All this evidence can be marshaled in a way that blames Kissinger for delaying Israel’s life-or-death military resupply to advance his Machiavellian vision. But that harsh interpretation overlooks the war’s chaos, Nixon’s Watergate distractions, Washington’s bureaucratic torpor, and America’s historic, generous resupply effort—all of which took place within one week. The official who truly resisted the resupply was a different neurotic Marrano with a Germanic-sounding last name—James R. Schlesinger, Nixon’s secretary of defense and Kissinger’s main rival within the administration. Schlesinger, who was born into a middle-class Jewish family of Lithuanian origins and converted to Lutheranism, initially doubted that Israel needed help, so confident was he—like most—that Israel would win easily. Kissinger and Schlesinger clashed over the timing, the volume of weaponry, and America’s direct involvement in the 1973 war. As historian Robert Dallek concludes in Nixon and Kissinger: Partners in Power, Kissinger “persuaded Nixon to ignore Schlesinger’s advice and allow him to begin a large-scale resupply of Israel that would allow it to achieve a balanced outcome to the fighting.”

Kissinger’s role in the Soviet Jewry and Zionism-racism struggles is equally morally problematic, while also historically more complex. Having written his Harvard doctoral dissertation on the 19th-century Austrian Prince Metternich and the balance of power, Kissinger sought to teach realist doctrines to the American foreign-policy elite. This practitioner of realpolitik believed that countries have no friends, only interests, and that America should resist sentimental crusades. He viewed emigration as an internal Soviet issue and less pressing than the threat of nuclear destruction—even as he was proud that “quiet diplomacy” had boosted Soviet Jewish emigration levels from 700 in 1969 to almost 40,000 emigrants in 1972.

Kissinger made his offensive remarks while opposing the Henry Jackson-Charles Vanik amendment, which linked America’s granting “most favored nation” trade status to a country’s emigration policy. Kissinger abhorred such intrusive legislative grandstanding, leading to this tone-deaf exchange with Nixon: “The emigration of Jews from the Soviet Union is not an objective of American foreign policy. And if they put Jews into gas chambers in the Soviet Union, it is not an American concern. Maybe a humanitarian concern.” Nixon replied: “I know. We can’t blow up the world because of it.”

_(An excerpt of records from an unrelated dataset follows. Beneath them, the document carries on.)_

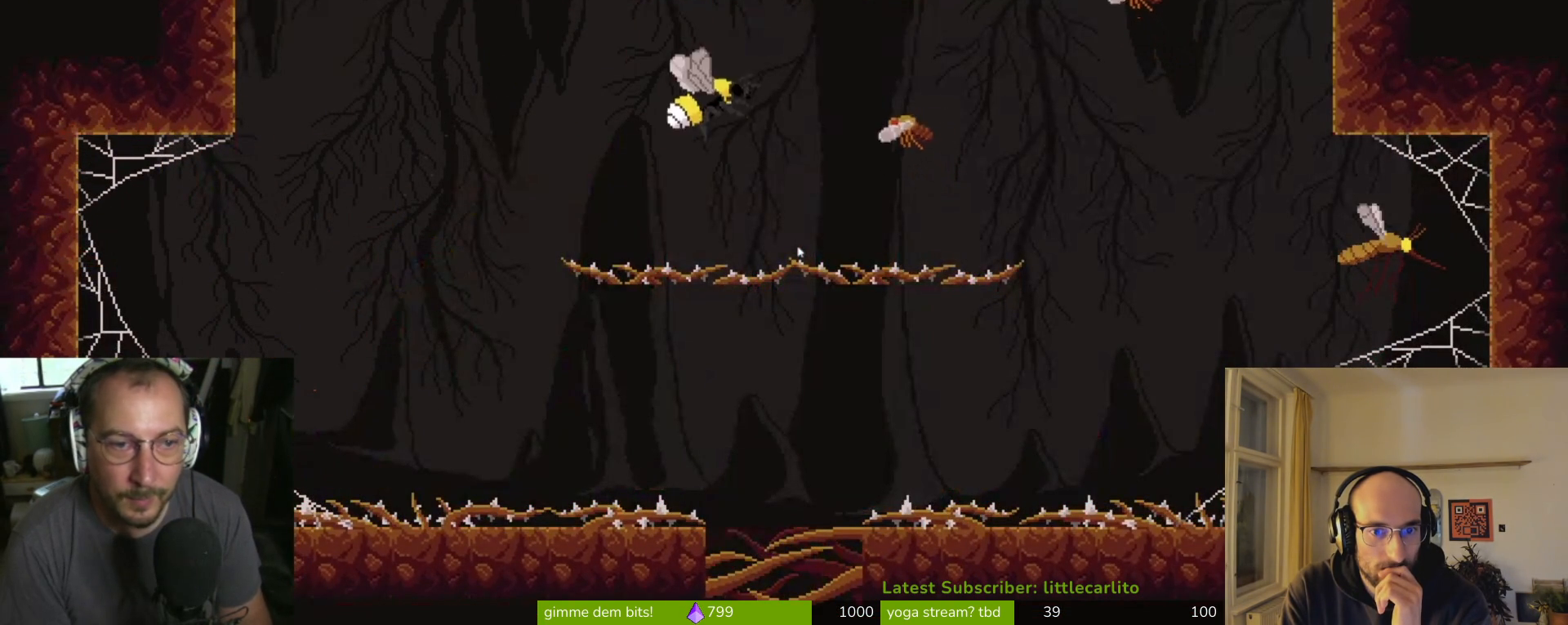
{"buttons": [], "left_stick": "up-right", "right_stick": "center", "events": [[67, "SQUARE", "up"], [133, "SQUARE", "down"], [200, "SQUARE", "up"], [267, "SQUARE", "down"], [333, "SQUARE", "up"]]}
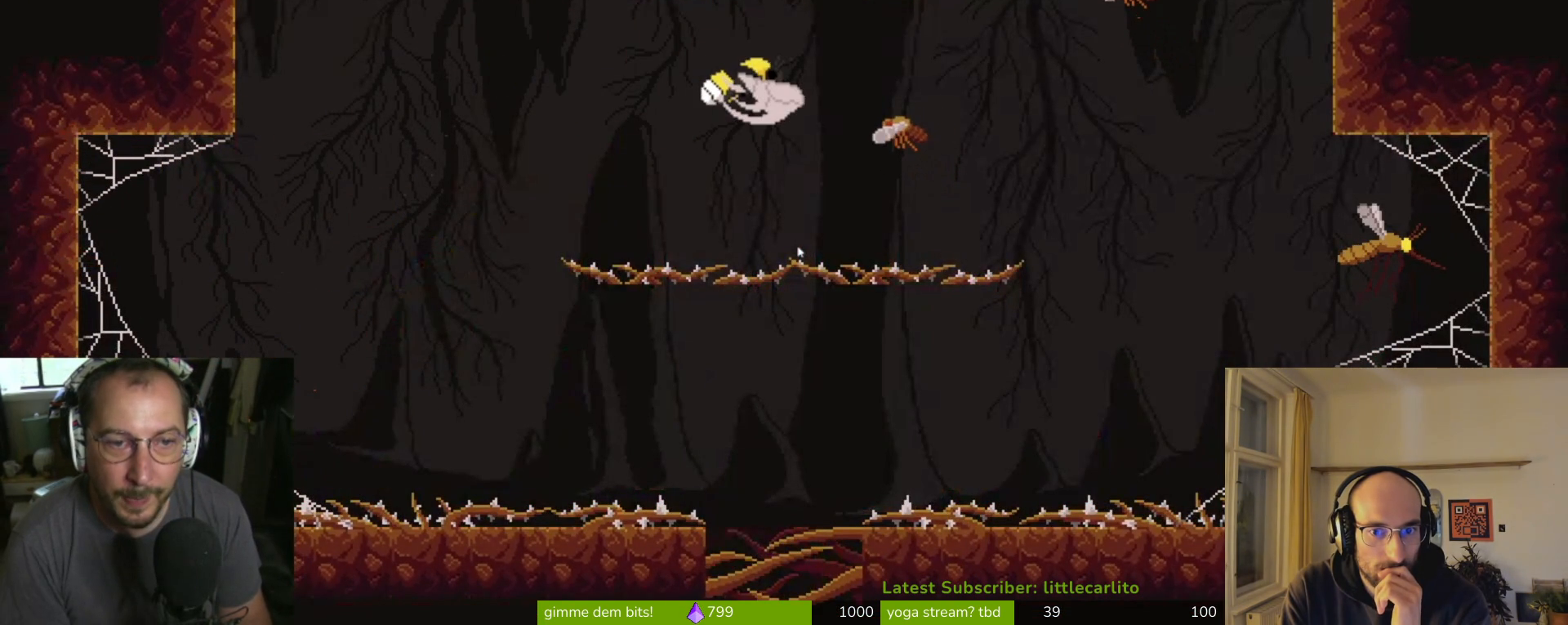
{"buttons": [], "left_stick": "up-right", "right_stick": "center", "events": []}
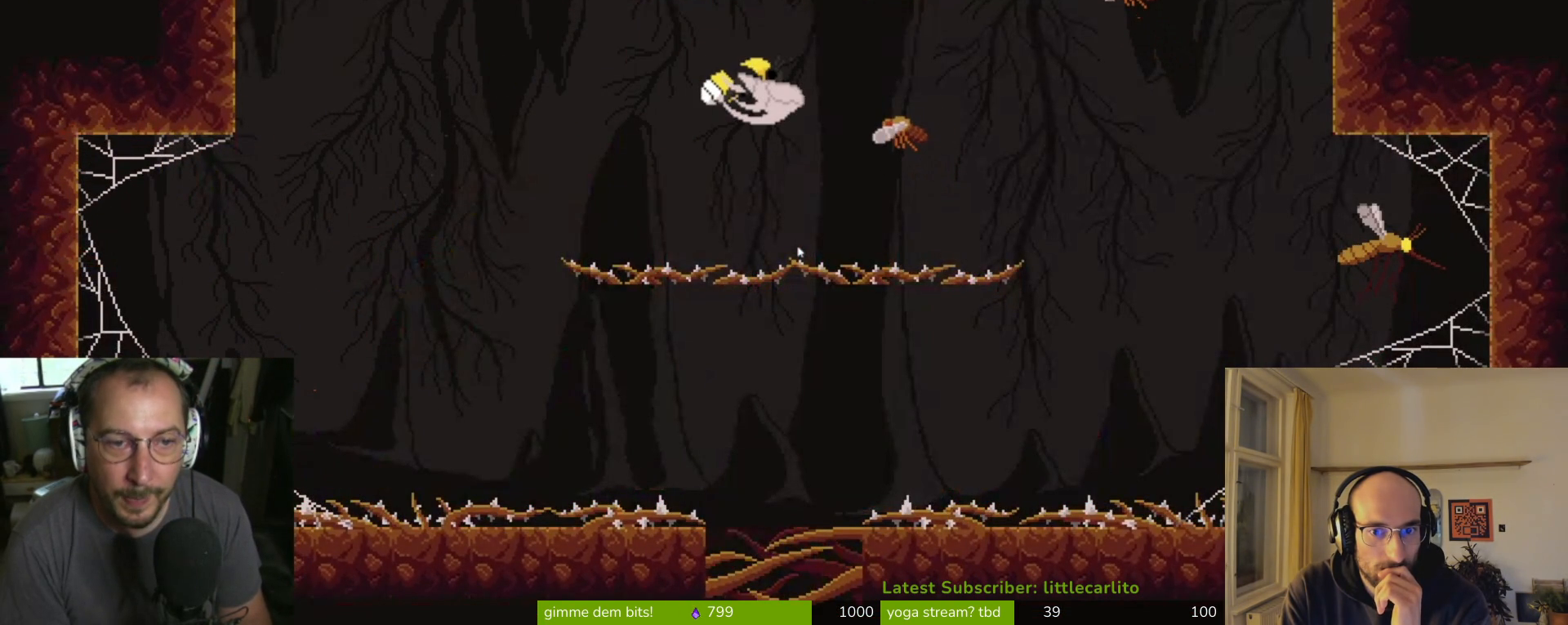
{"buttons": [], "left_stick": "up-right", "right_stick": "center", "events": []}
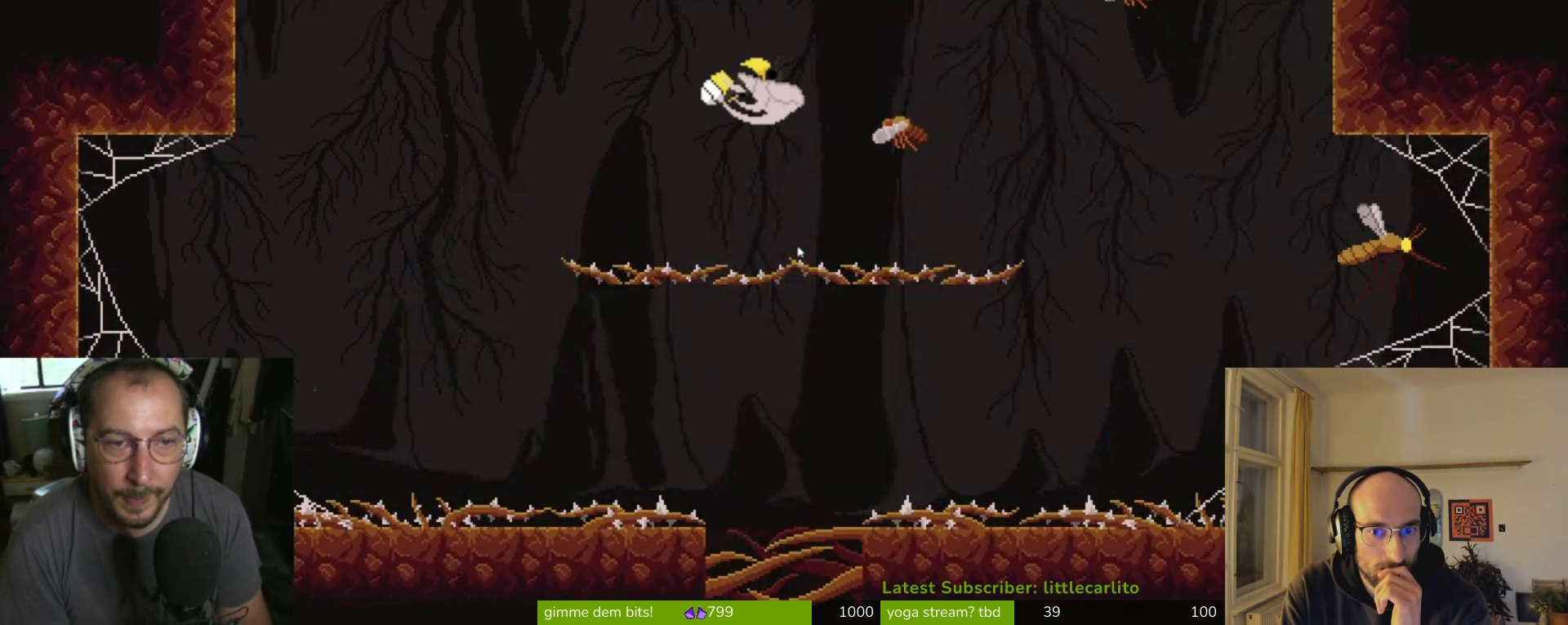
{"buttons": [], "left_stick": "up-right", "right_stick": "center", "events": []}
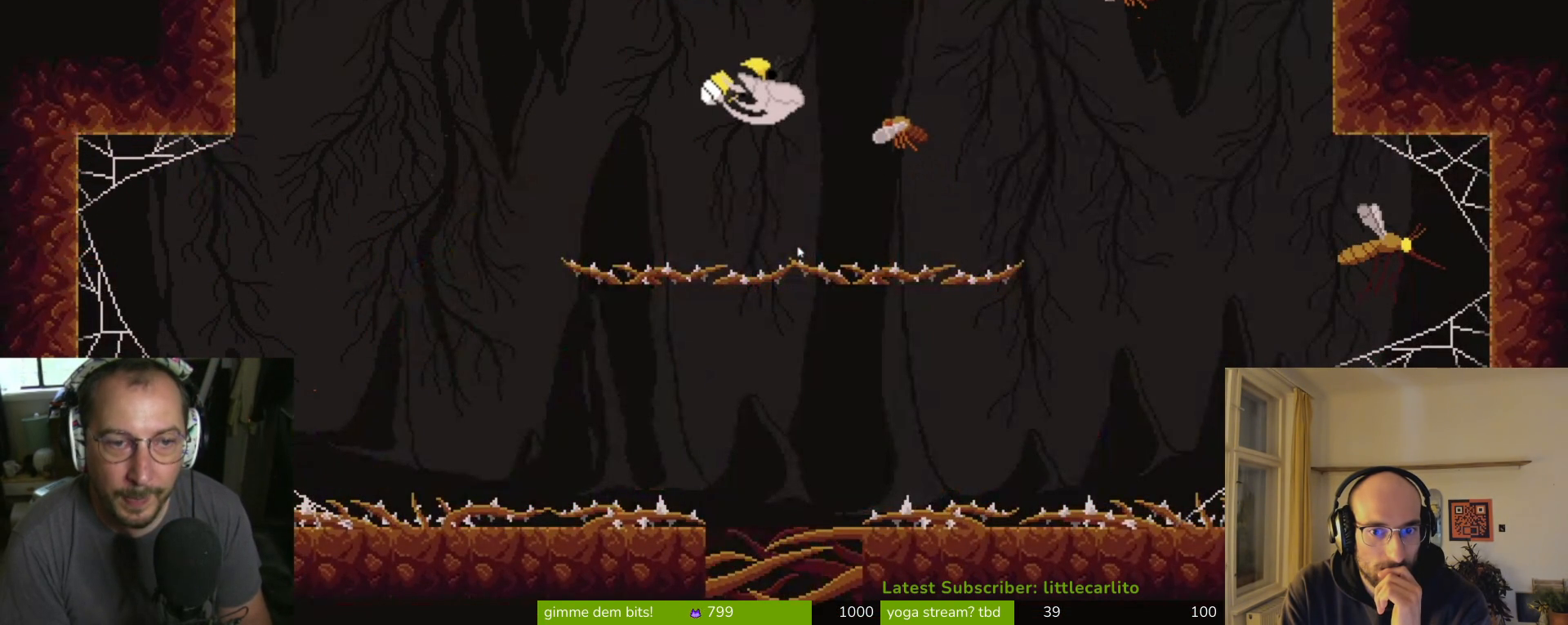
{"buttons": [], "left_stick": "up-right", "right_stick": "center", "events": []}
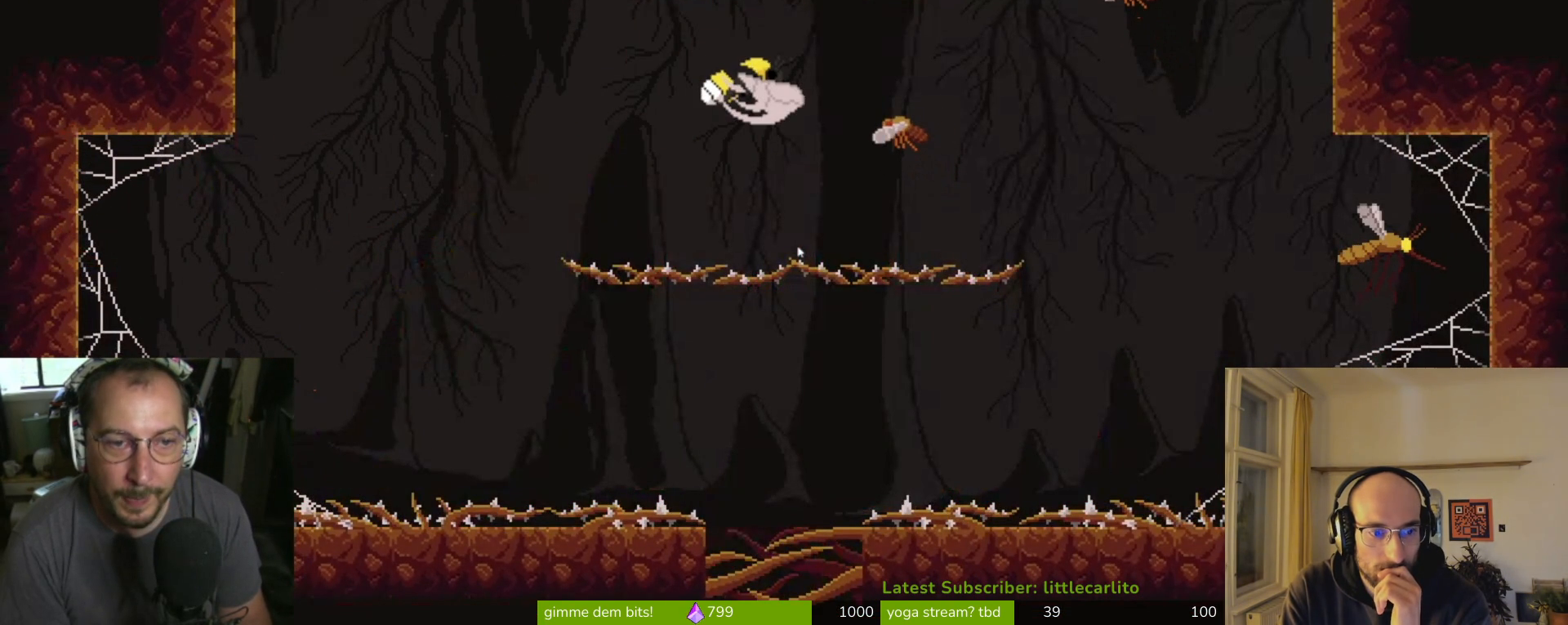
{"buttons": [], "left_stick": "up-right", "right_stick": "center", "events": []}
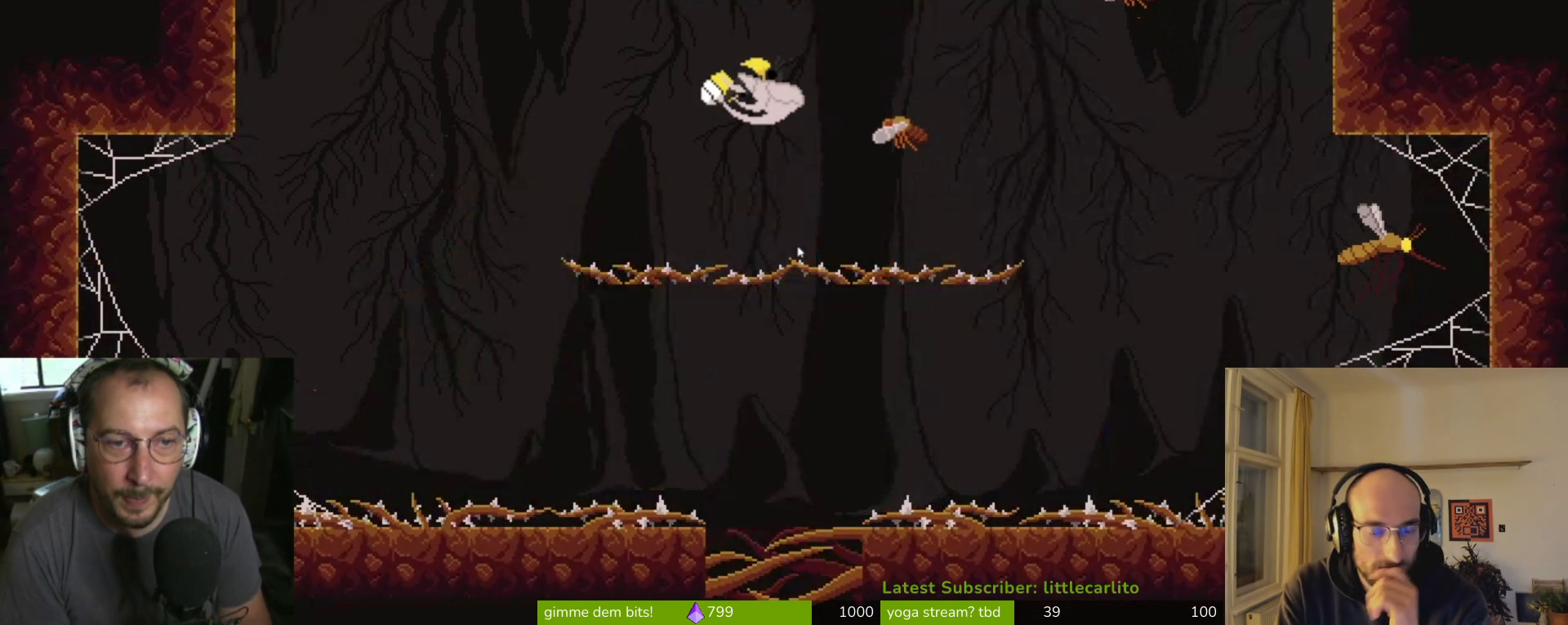
{"buttons": [], "left_stick": "up-right", "right_stick": "center", "events": []}
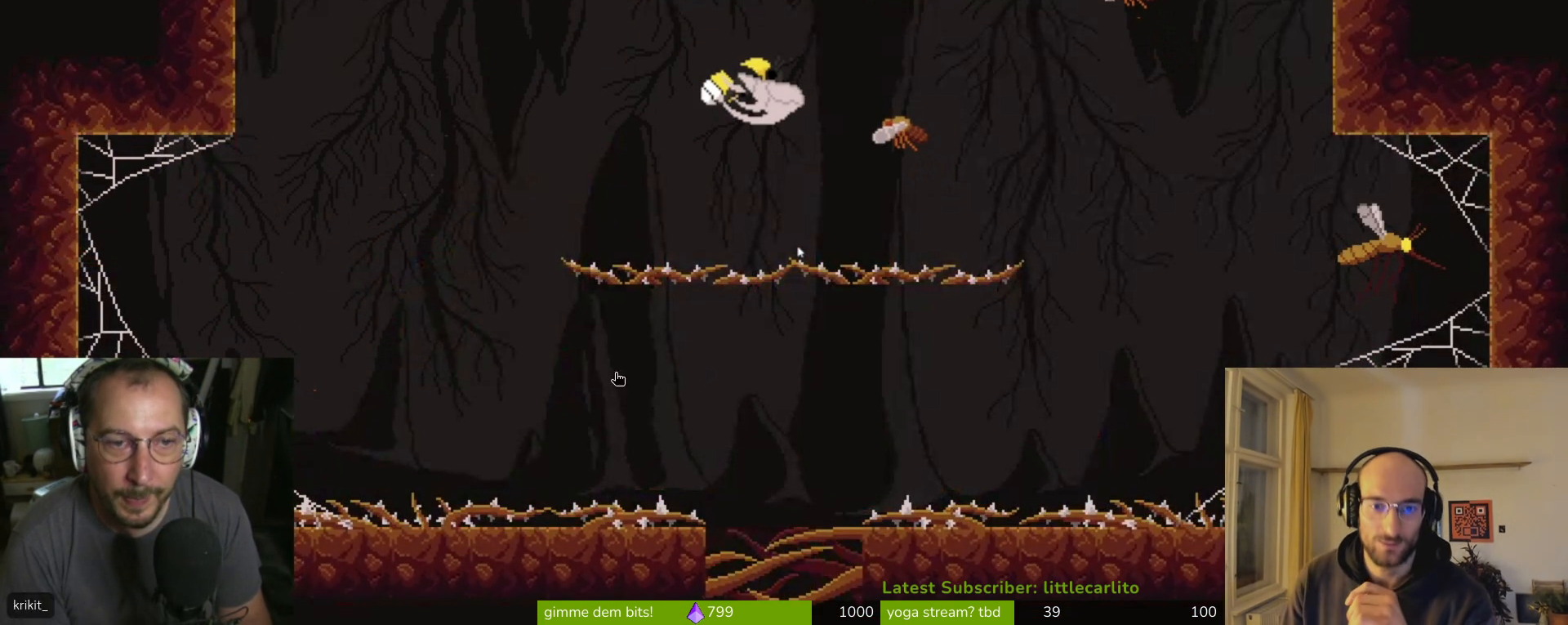
{"buttons": [], "left_stick": "up-right", "right_stick": "center", "events": []}
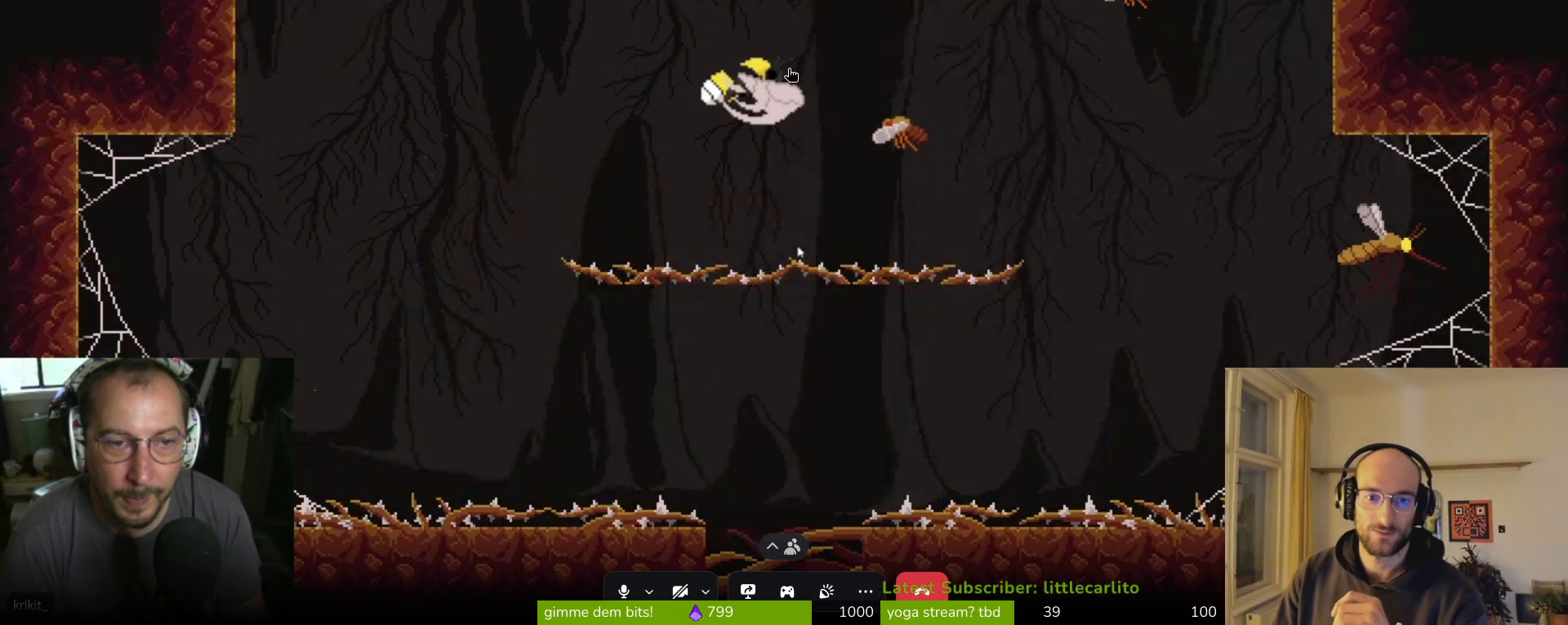
{"buttons": [], "left_stick": "up-right", "right_stick": "center", "events": []}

Other zingers—which I recently publicized in my book on Daniel Patrick Moynihan—include Kissinger mocking Moynihan’s passionate defense of Zionism by saying, “We are conducting foreign policy. … This is not a synagogue,” joking about whether the Irish-Catholic Moynihan wished to convert to Judaism, and dismissing Israel’s leaders during heated negotiations as “the world’s worst ----.”

***

As a conflicted Jew, a proud American, and a driven careerist perfectionist, Kissinger felt contradictory tugs when issues involving Israel crossed his desk. He had built his career as the German intellectual, not the striving Jew. His status as a Nazi refugee and a U.S. Army sergeant who helped de-Nazify Germany during World War II made his Germanic manner proof of brilliance, not a mark of Cain. The outsider even as an insider, he endured the president’s anti-Semitic rants—and then endured the same contemptuous cries of “Jew-boy” from harsh critics in Israel.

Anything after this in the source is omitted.